*DIRECTIONS*
Find every line in the data below that contains the string "roll", and copy each of those lines in full.

*RECORDS TO PROCESS*
↓↓↓

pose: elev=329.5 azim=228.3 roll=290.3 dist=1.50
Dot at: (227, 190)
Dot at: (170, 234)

↑↑↑
↓↓↓

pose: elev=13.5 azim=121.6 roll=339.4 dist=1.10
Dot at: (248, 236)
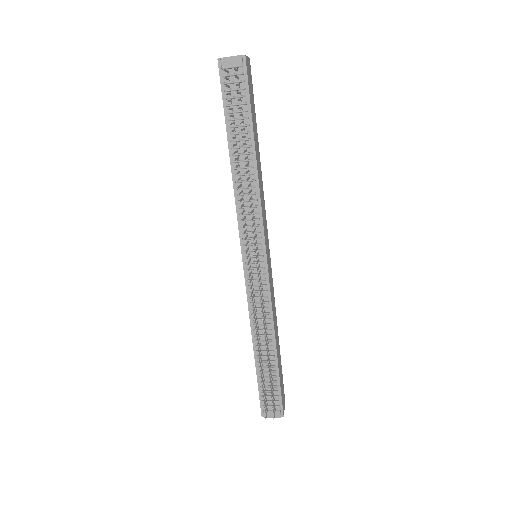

↑↑↑

*EXERCISE RESULT*
pose: elev=329.5 azim=228.3 roll=290.3 dist=1.50
pose: elev=13.5 azim=121.6 roll=339.4 dist=1.10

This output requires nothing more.